## Work order:
Using the entries that follow, write out the line containing "text: (1252, 286) -> (820, 209), moved", the line containing "text: (986, 532) -> (587, 391), 4mm -> 7mm", and every line between them, exactly and nothing else.

## Source information:

====================

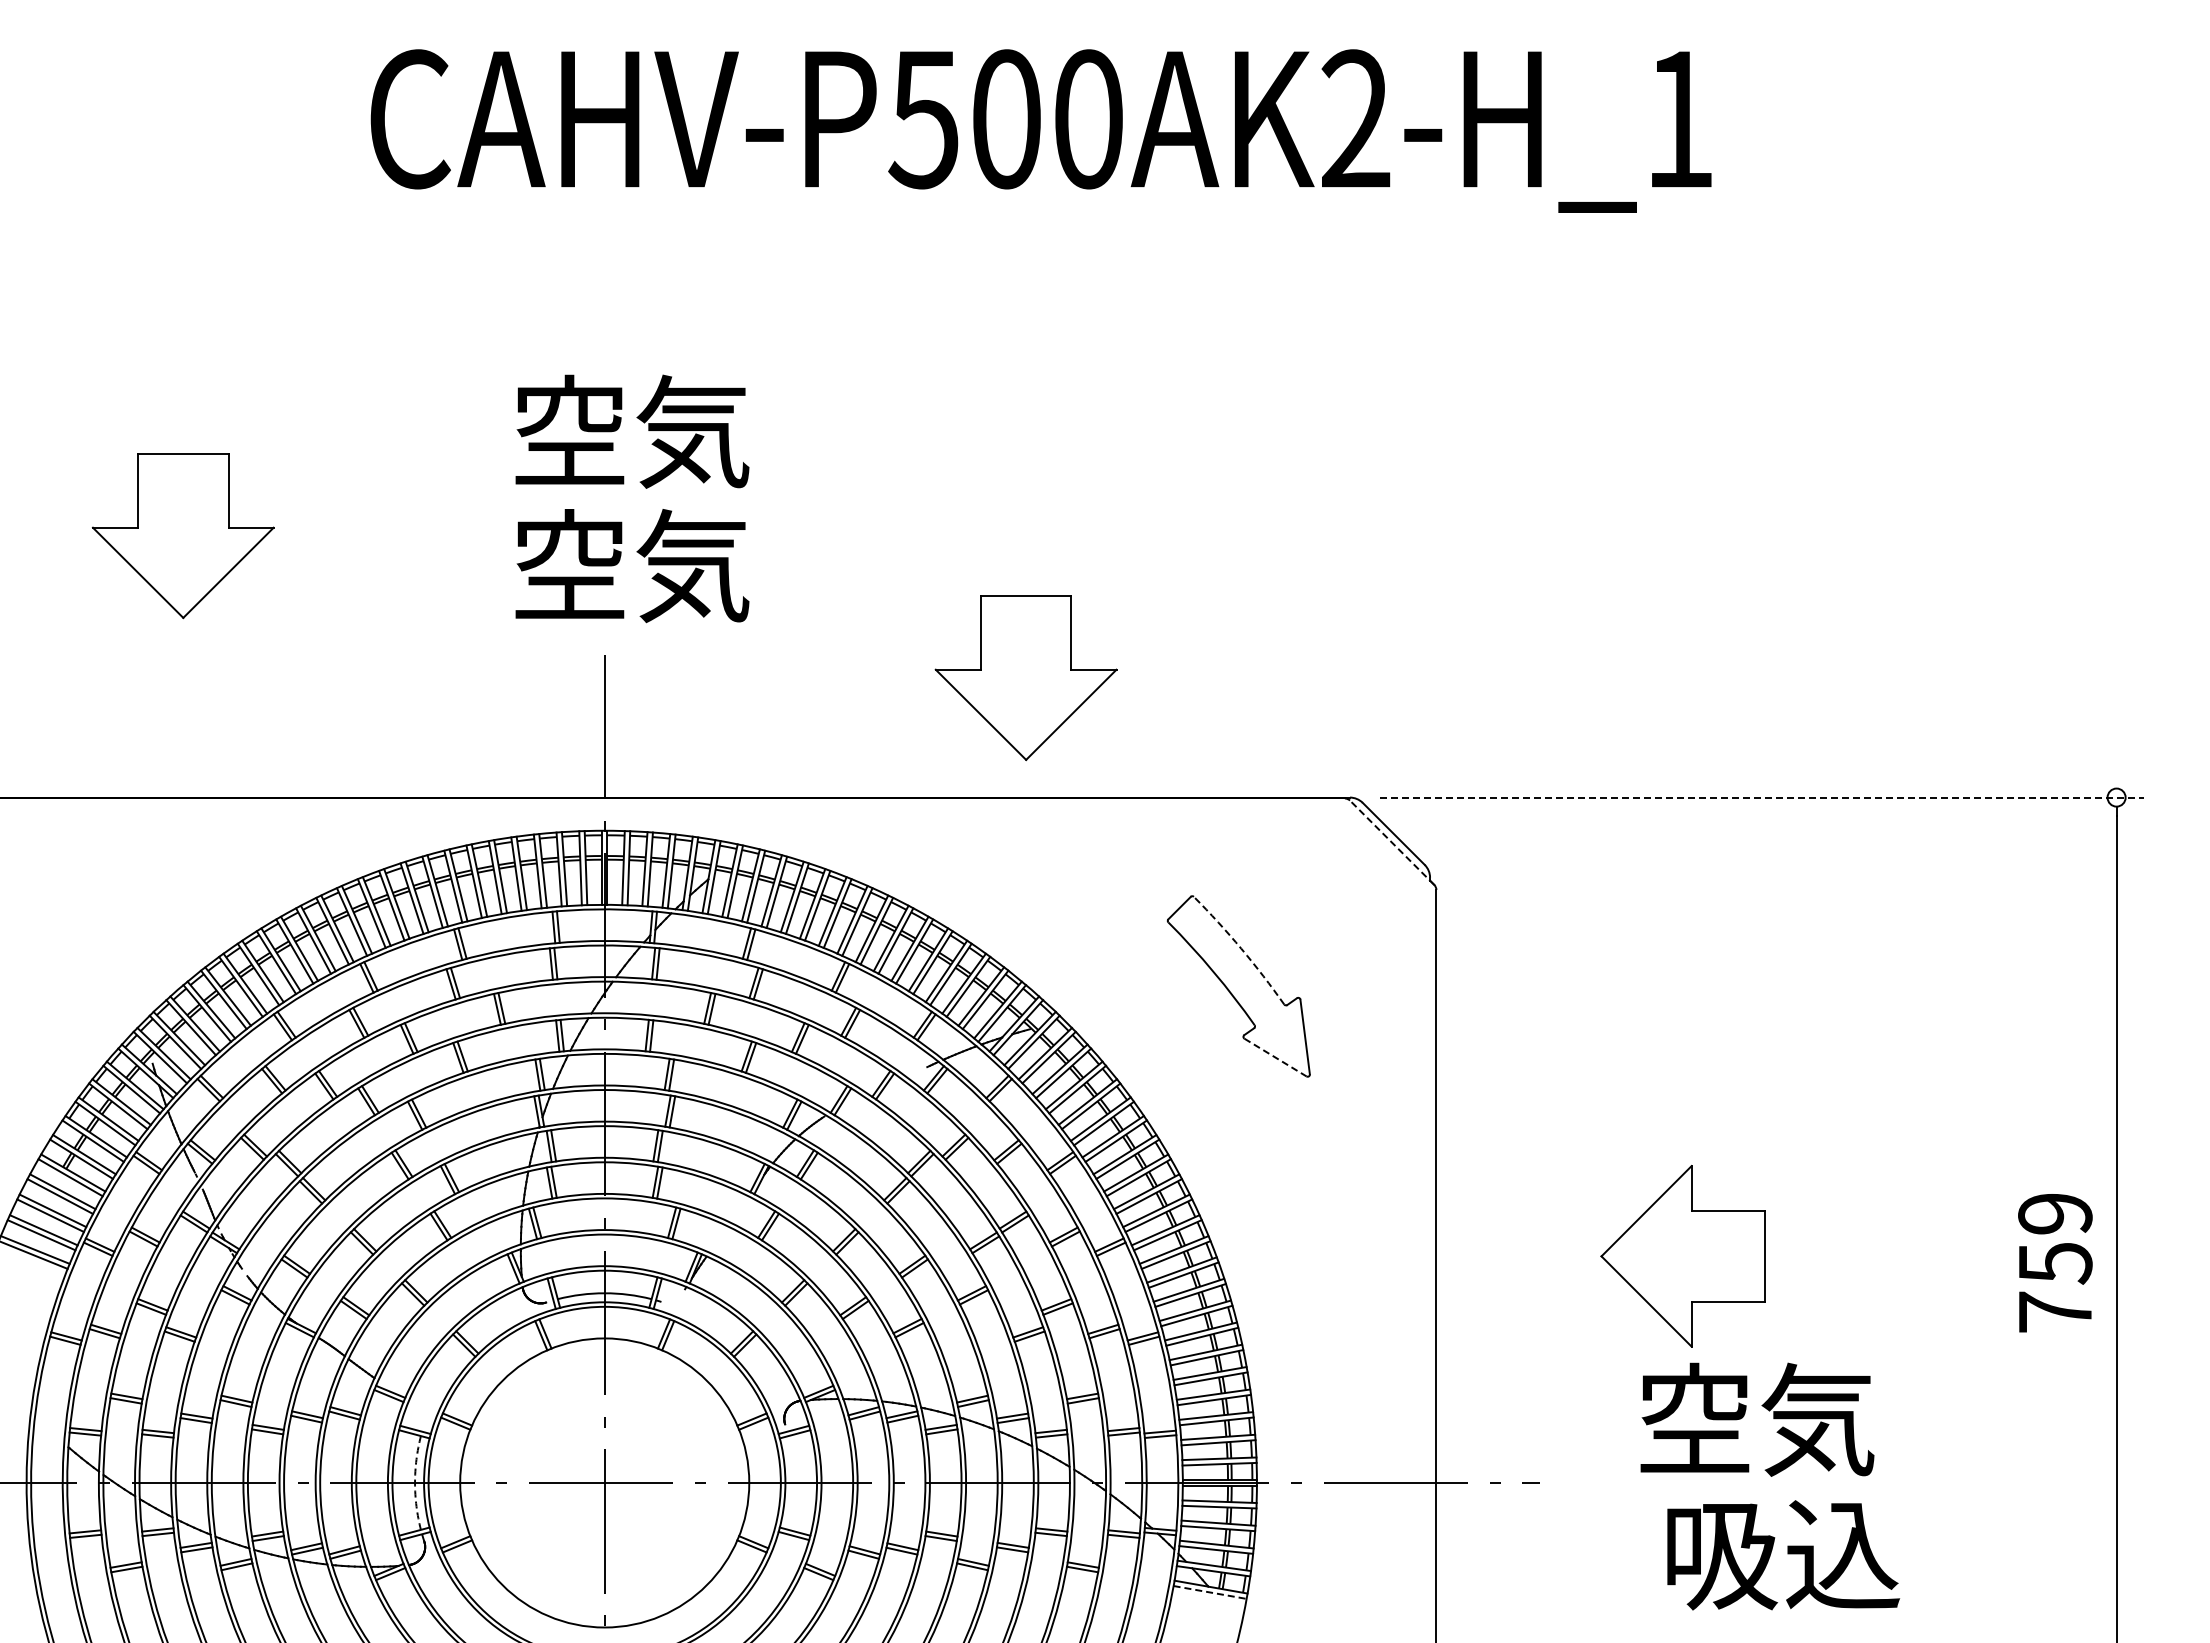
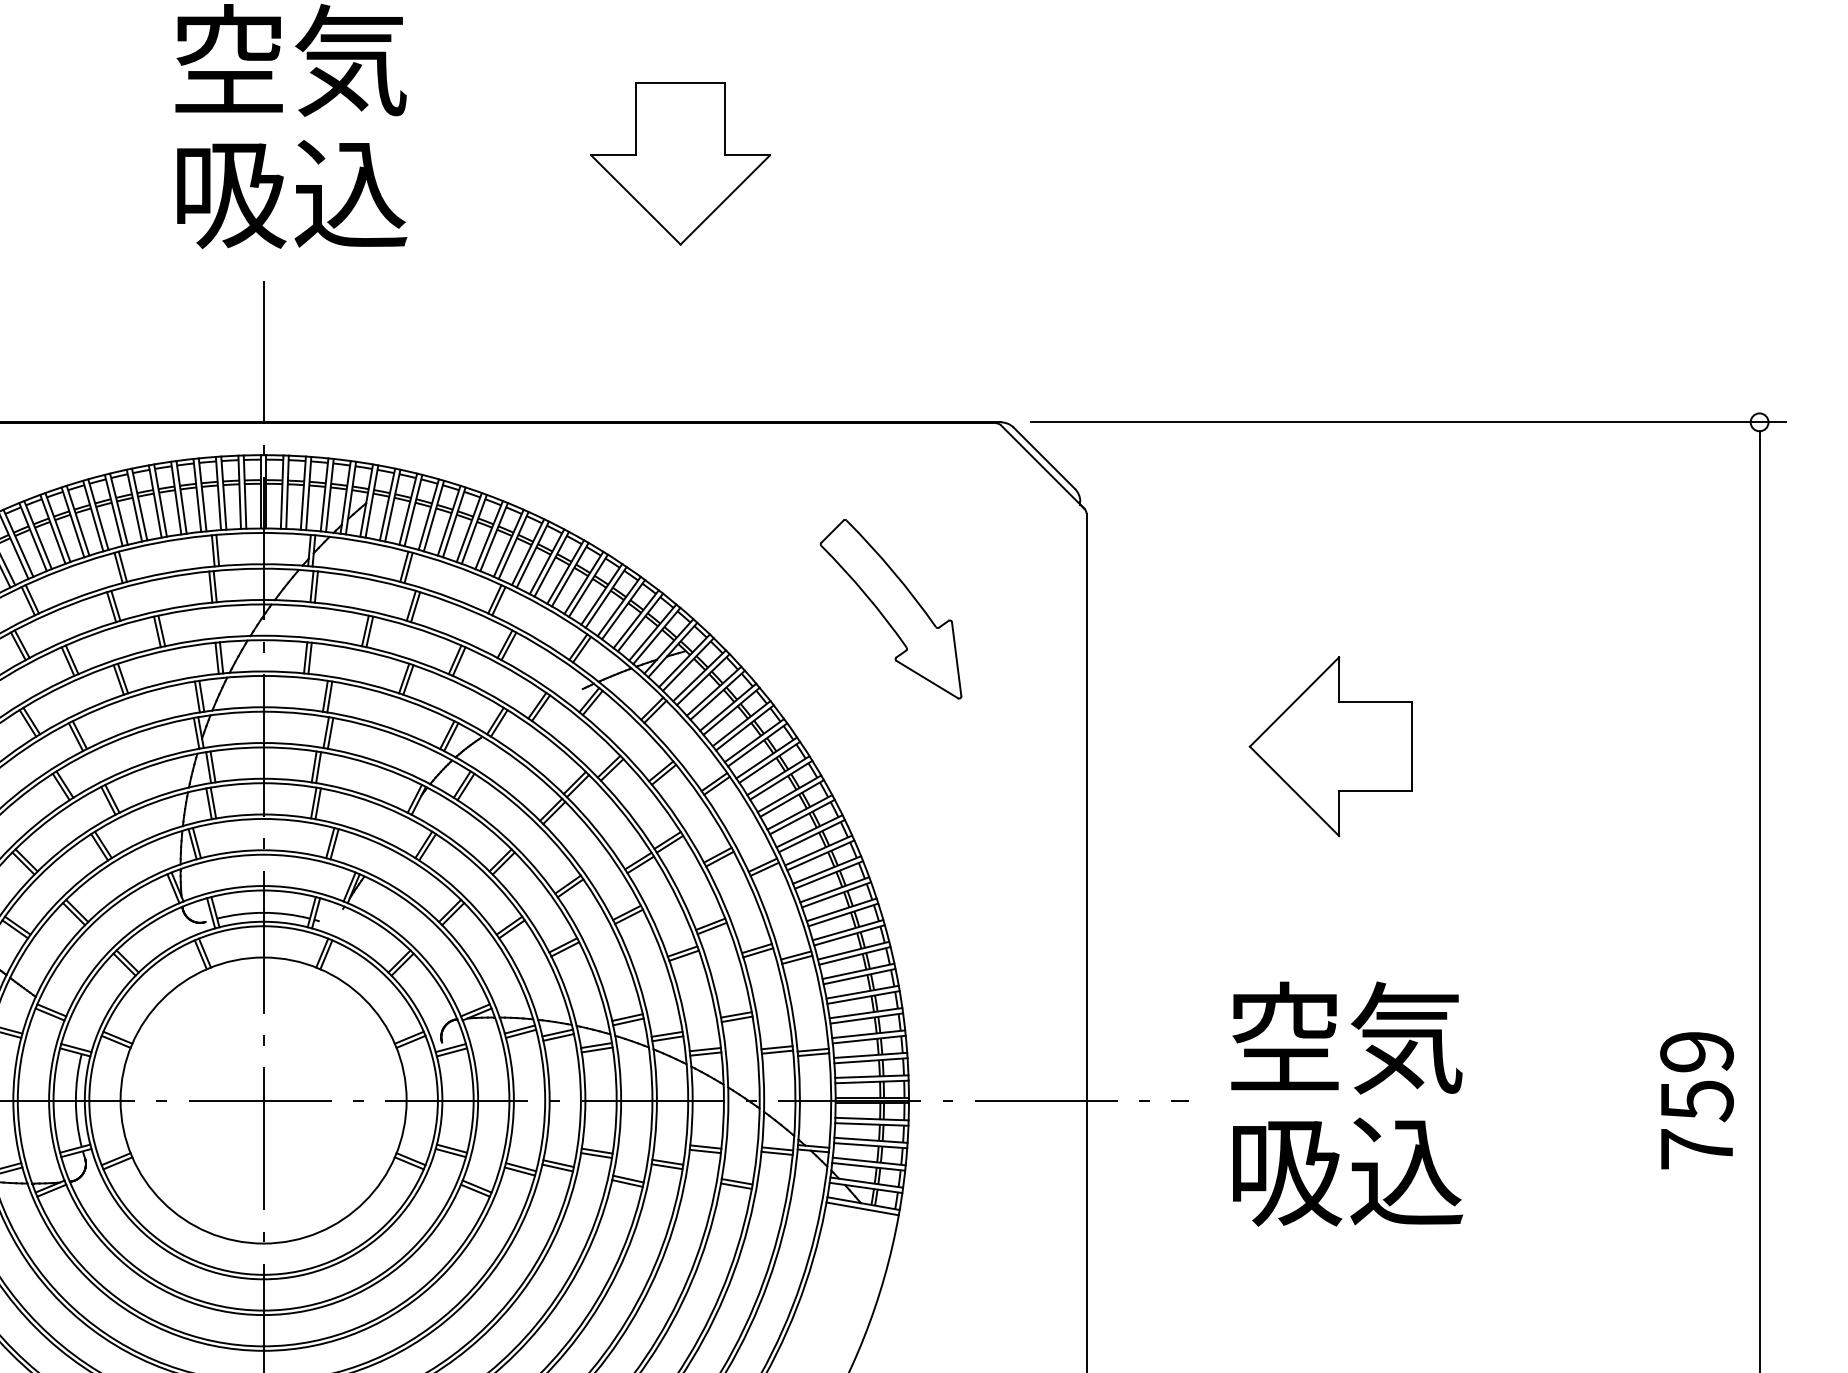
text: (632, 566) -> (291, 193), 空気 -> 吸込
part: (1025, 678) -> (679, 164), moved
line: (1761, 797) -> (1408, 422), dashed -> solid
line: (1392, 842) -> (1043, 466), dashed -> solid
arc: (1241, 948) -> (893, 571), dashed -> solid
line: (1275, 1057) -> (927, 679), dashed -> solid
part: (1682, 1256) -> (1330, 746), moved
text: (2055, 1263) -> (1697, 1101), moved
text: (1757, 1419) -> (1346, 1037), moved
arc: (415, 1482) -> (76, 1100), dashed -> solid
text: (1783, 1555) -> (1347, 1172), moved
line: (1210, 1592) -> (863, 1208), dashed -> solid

====================

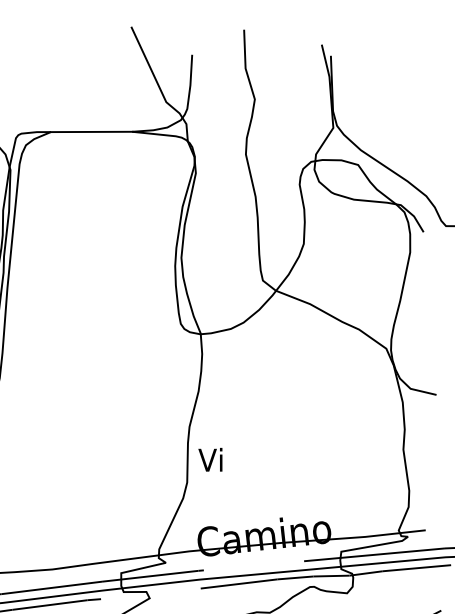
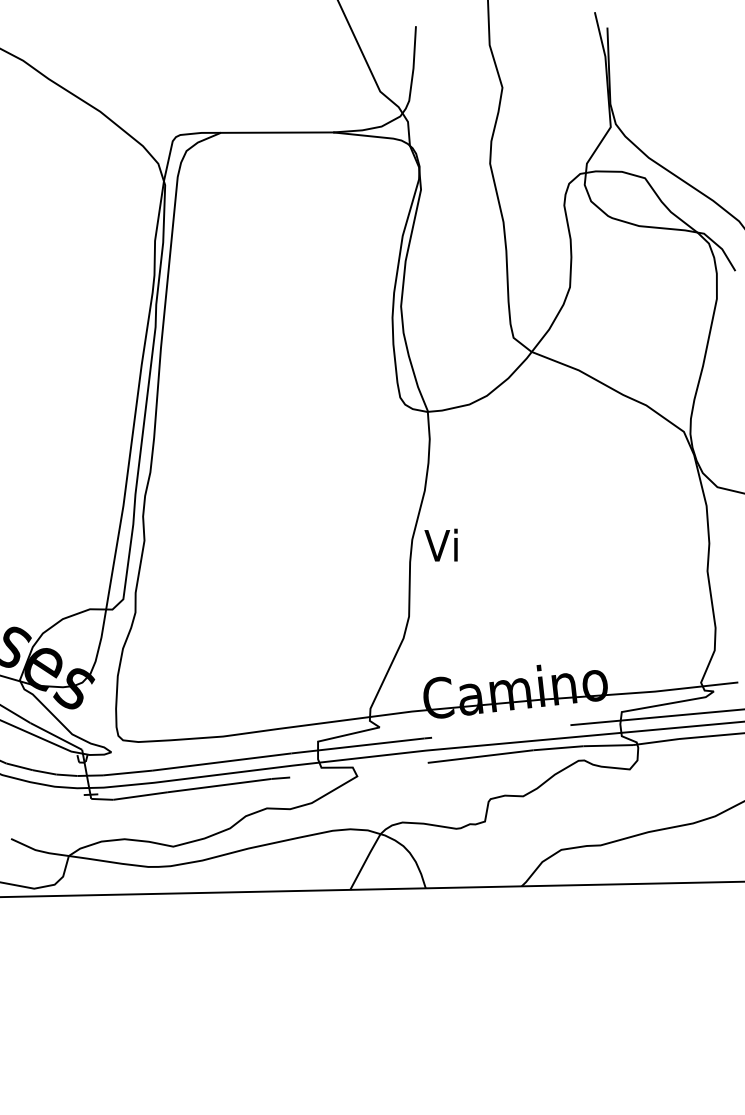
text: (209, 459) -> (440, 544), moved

====================

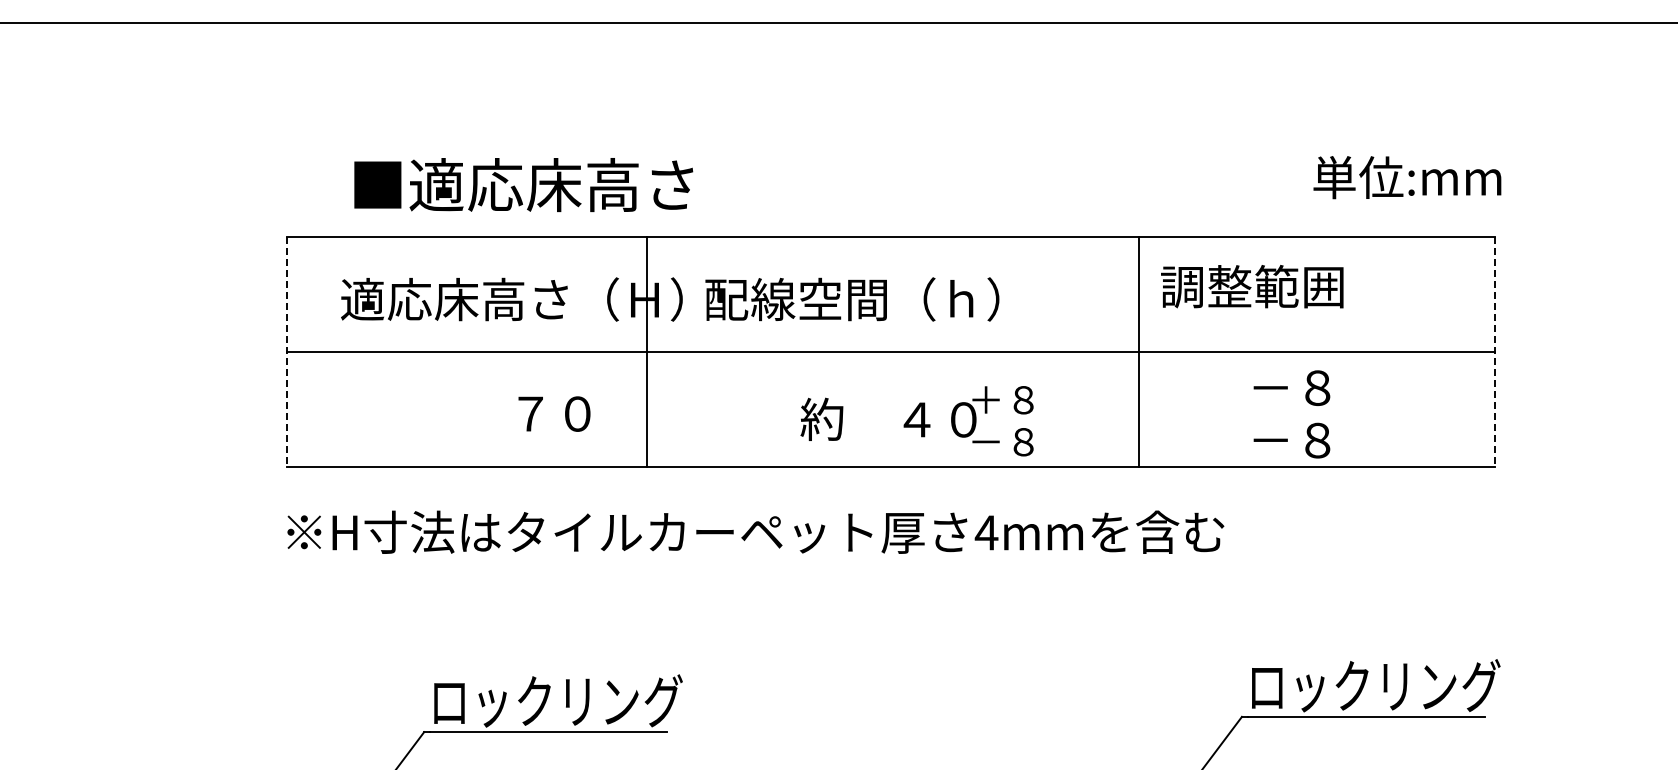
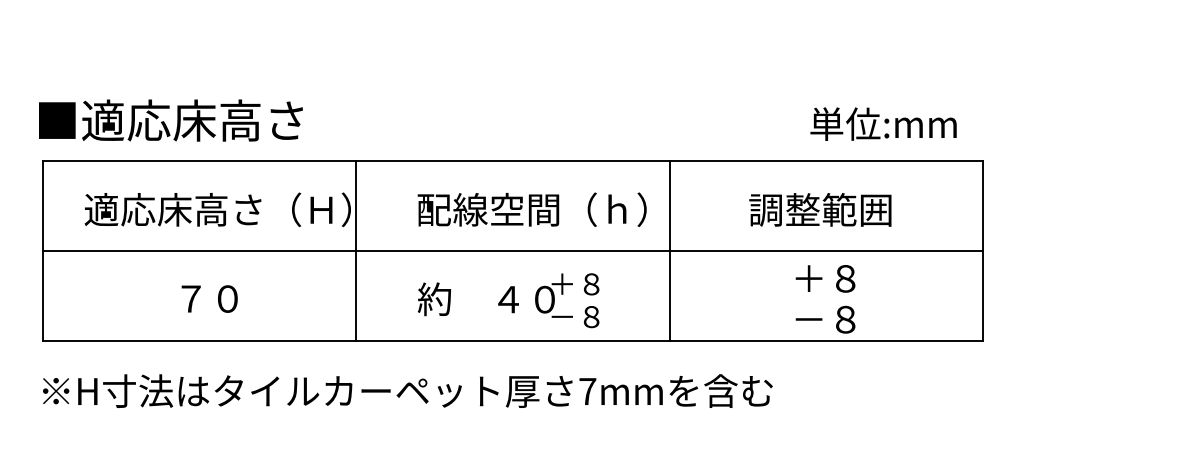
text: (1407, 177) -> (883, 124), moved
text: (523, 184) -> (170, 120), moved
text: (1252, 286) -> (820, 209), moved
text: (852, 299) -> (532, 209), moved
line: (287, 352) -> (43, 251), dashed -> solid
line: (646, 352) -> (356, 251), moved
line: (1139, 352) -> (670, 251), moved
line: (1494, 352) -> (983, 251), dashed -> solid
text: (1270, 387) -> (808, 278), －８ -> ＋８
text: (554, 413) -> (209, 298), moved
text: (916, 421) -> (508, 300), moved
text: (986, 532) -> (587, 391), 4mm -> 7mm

====================

## Expected answer:
text: (1252, 286) -> (820, 209), moved
text: (852, 299) -> (532, 209), moved
line: (287, 352) -> (43, 251), dashed -> solid
line: (646, 352) -> (356, 251), moved
line: (1139, 352) -> (670, 251), moved
line: (1494, 352) -> (983, 251), dashed -> solid
text: (1270, 387) -> (808, 278), －８ -> ＋８
text: (554, 413) -> (209, 298), moved
text: (916, 421) -> (508, 300), moved
text: (986, 532) -> (587, 391), 4mm -> 7mm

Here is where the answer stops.